The Intrusion prevention system / Intrusion Detection
Systems (IPS/IDS) industry faces a major challenge in seeking to provide the
necessary solutions to current and future threats.
At the same time, this
challenge presents vast opportunities to the IPS/IDS companies able to deliver
effective functions, integrate systems, and maximize security and productivity
per currency invested. The growing acceptance of cutting-edge IPS/IDS
technologies in the private and public sectors is forecast-ed to drive the
perimeter IPS/IDS market growth.
The rise in criminal theft and terror attacks are the
key factors that drive the IPS/IDS and services market. Increasing leaning
towards business and residential security system automation raises the demand
for these systems and services.
In this article we will try to understand about
Intrusion prevention system / Intrusion Detection Systems (IPS/IDS) and types
of (IPS/IDS).
Intrusion Detection System (IDS) and Intrusion
Prevention System (IPS) solutions built an integral part of a
robust network defense solution.
What is Intrusion Prevention System
(IPS)
Intrusion prevention is the process of performing
intrusion detection and then stopping the detected incidents.

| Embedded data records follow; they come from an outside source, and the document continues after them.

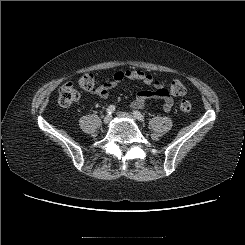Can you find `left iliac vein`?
<instances>
[{
	"instance_id": "4c4485c4",
	"label": "left iliac vein",
	"mask_w": 245,
	"mask_h": 245,
	"mask_svg": "<svg viewBox=\"0 0 245 245\" xmlns=\"http://www.w3.org/2000/svg\"><path fill=\"white\" fill-rule=\"evenodd\" d=\"M118 115L120 117H124V118H128V119H131V120H135V118L131 114L126 113V112H119Z\"/></svg>"
}]
</instances>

An IPS works inline in the data stream to provide
protection from malicious attacks in real time. This is called inline
mode. An IPS does not allow packets to enter the trusted side of the
network. An IPS monitors traffic at Layer 3 (Network) and Layer 4 (Transport) to
ensure that their headers, states, and so on are those specified in the
protocol suite.
What is Intrusion Detection System
(IDS)
Intrusion detection is the process of monitoring the
events occurring in your network and analyzing them for signs of possible
incidents, violations, or imminent threats to your security policies.
An IDS captures packets in real time, processes them,
and can respond to threats, but works on
copies of data traffic to detect suspicious activity by using signatures.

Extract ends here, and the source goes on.